EXERCISE BRIEF: Please write out the data from the beginning up to and including the line with "productive. From the #1 doctor-recommended", swapping "phlegm" for "mucus" and changing nothing else.

DATASET RECORDS:
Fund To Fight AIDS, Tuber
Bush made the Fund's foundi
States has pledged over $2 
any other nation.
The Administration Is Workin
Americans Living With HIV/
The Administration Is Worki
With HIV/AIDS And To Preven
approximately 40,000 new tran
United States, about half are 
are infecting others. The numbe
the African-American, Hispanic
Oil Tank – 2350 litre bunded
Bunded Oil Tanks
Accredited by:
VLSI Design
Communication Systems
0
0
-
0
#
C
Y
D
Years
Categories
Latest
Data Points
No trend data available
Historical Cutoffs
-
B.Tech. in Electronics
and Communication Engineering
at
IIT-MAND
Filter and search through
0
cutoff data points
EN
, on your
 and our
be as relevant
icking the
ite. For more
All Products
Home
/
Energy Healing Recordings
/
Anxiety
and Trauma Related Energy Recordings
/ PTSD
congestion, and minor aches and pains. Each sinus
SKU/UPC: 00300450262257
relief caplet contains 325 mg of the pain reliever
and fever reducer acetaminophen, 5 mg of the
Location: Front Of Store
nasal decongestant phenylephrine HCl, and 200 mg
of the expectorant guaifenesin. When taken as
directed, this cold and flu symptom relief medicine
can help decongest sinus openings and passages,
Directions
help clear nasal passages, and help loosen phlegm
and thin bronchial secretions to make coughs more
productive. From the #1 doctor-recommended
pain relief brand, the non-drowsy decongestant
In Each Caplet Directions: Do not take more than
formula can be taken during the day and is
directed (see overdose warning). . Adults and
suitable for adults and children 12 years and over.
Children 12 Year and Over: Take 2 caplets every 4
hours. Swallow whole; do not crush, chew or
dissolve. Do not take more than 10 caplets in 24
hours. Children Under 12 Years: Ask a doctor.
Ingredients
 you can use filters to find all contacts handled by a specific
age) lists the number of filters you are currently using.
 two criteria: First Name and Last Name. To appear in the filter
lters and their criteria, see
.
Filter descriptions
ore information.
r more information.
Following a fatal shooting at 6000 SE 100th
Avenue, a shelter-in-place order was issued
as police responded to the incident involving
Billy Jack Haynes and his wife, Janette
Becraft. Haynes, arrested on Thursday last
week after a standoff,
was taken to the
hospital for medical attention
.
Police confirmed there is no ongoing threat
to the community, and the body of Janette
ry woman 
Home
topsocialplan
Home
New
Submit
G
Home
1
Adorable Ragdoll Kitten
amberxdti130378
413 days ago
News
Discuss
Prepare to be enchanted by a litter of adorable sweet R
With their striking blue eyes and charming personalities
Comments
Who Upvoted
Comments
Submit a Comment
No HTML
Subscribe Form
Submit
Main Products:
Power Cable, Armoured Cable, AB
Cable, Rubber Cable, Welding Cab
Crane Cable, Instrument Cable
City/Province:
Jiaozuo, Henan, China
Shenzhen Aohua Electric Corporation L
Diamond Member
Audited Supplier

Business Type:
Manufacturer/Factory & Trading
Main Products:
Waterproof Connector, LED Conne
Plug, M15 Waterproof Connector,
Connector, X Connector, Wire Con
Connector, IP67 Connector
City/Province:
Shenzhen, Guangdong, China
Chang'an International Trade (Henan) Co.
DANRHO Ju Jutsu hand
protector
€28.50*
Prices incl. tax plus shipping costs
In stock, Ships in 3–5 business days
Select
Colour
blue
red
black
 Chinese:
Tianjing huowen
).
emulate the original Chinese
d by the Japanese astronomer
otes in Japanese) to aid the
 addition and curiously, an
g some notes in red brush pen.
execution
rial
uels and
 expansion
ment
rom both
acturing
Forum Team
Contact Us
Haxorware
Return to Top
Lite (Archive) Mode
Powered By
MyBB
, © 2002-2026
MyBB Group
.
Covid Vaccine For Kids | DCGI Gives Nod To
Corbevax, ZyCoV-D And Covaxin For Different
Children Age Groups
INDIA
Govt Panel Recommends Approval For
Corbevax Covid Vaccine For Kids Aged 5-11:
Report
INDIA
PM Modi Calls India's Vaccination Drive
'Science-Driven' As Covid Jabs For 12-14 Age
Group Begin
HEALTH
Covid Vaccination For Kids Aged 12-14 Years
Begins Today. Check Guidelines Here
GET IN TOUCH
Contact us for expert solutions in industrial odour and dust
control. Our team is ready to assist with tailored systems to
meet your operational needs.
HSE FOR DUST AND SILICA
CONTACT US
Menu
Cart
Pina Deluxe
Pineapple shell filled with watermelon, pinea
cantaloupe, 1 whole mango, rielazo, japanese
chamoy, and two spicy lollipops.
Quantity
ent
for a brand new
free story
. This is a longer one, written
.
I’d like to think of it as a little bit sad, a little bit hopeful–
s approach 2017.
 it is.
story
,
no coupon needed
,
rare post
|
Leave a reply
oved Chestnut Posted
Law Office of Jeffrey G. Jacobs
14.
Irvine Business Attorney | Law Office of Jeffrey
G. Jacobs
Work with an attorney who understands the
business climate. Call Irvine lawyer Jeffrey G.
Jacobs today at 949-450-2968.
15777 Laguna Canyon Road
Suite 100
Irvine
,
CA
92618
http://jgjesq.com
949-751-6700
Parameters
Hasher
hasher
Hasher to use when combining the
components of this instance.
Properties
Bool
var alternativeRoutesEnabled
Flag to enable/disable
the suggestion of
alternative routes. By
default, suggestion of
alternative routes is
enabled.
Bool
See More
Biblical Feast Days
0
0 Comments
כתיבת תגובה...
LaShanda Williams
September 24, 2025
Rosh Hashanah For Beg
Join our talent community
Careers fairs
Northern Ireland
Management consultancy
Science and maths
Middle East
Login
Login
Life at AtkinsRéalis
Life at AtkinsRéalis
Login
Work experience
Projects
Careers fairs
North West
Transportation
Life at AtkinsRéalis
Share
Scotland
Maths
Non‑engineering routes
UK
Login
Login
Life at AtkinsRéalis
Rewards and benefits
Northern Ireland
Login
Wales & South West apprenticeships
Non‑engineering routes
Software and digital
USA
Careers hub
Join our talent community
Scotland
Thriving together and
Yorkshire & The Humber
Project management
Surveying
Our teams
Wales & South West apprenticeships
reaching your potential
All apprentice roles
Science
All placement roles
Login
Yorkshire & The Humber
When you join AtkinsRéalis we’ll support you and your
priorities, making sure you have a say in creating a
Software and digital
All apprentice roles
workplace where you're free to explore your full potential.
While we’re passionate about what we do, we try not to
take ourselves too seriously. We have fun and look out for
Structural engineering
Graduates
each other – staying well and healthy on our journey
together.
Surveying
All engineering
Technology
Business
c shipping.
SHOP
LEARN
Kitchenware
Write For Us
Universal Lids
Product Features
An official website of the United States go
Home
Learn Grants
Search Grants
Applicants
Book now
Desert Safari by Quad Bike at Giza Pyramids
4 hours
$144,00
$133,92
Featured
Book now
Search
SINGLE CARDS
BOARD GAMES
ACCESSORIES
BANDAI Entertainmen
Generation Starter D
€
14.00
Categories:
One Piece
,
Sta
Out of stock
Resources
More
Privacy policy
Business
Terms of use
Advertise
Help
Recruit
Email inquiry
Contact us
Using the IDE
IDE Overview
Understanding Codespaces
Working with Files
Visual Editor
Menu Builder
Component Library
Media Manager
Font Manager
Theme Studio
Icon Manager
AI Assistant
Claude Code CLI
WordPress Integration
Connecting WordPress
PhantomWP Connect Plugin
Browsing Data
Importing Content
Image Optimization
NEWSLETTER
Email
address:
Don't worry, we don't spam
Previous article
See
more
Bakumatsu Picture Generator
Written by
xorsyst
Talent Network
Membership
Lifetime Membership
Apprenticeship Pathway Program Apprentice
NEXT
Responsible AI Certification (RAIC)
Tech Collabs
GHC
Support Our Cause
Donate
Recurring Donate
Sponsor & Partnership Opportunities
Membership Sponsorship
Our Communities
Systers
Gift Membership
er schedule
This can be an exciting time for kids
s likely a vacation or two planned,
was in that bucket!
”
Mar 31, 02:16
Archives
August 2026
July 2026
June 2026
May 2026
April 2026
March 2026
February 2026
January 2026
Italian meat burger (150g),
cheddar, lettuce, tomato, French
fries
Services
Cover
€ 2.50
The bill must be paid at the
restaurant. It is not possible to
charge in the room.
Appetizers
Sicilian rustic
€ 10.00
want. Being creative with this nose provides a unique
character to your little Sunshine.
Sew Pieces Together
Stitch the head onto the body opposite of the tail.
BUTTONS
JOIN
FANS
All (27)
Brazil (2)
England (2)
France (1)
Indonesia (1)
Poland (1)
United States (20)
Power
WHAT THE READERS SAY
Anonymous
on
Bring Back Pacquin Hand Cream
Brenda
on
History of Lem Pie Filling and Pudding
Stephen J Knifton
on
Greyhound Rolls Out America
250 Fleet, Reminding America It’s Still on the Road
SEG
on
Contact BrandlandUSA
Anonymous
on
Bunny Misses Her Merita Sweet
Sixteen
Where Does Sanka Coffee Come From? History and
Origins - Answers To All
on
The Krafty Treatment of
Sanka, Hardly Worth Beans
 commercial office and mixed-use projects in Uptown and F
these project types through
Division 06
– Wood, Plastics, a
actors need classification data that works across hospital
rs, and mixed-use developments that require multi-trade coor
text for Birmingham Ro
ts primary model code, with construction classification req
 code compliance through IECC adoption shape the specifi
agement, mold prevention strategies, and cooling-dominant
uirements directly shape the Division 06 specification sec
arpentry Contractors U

ANSWER TO THIS TASK:
Fund To Fight AIDS, Tuber
Bush made the Fund's foundi
States has pledged over $2 
any other nation.
The Administration Is Workin
Americans Living With HIV/
The Administration Is Worki
With HIV/AIDS And To Preven
approximately 40,000 new tran
United States, about half are 
are infecting others. The numbe
the African-American, Hispanic
Oil Tank – 2350 litre bunded
Bunded Oil Tanks
Accredited by:
VLSI Design
Communication Systems
0
0
-
0
#
C
Y
D
Years
Categories
Latest
Data Points
No trend data available
Historical Cutoffs
-
B.Tech. in Electronics
and Communication Engineering
at
IIT-MAND
Filter and search through
0
cutoff data points
EN
, on your
 and our
be as relevant
icking the
ite. For more
All Products
Home
/
Energy Healing Recordings
/
Anxiety
and Trauma Related Energy Recordings
/ PTSD
congestion, and minor aches and pains. Each sinus
SKU/UPC: 00300450262257
relief caplet contains 325 mg of the pain reliever
and fever reducer acetaminophen, 5 mg of the
Location: Front Of Store
nasal decongestant phenylephrine HCl, and 200 mg
of the expectorant guaifenesin. When taken as
directed, this cold and flu symptom relief medicine
can help decongest sinus openings and passages,
Directions
help clear nasal passages, and help loosen mucus
and thin bronchial secretions to make coughs more
productive. From the #1 doctor-recommended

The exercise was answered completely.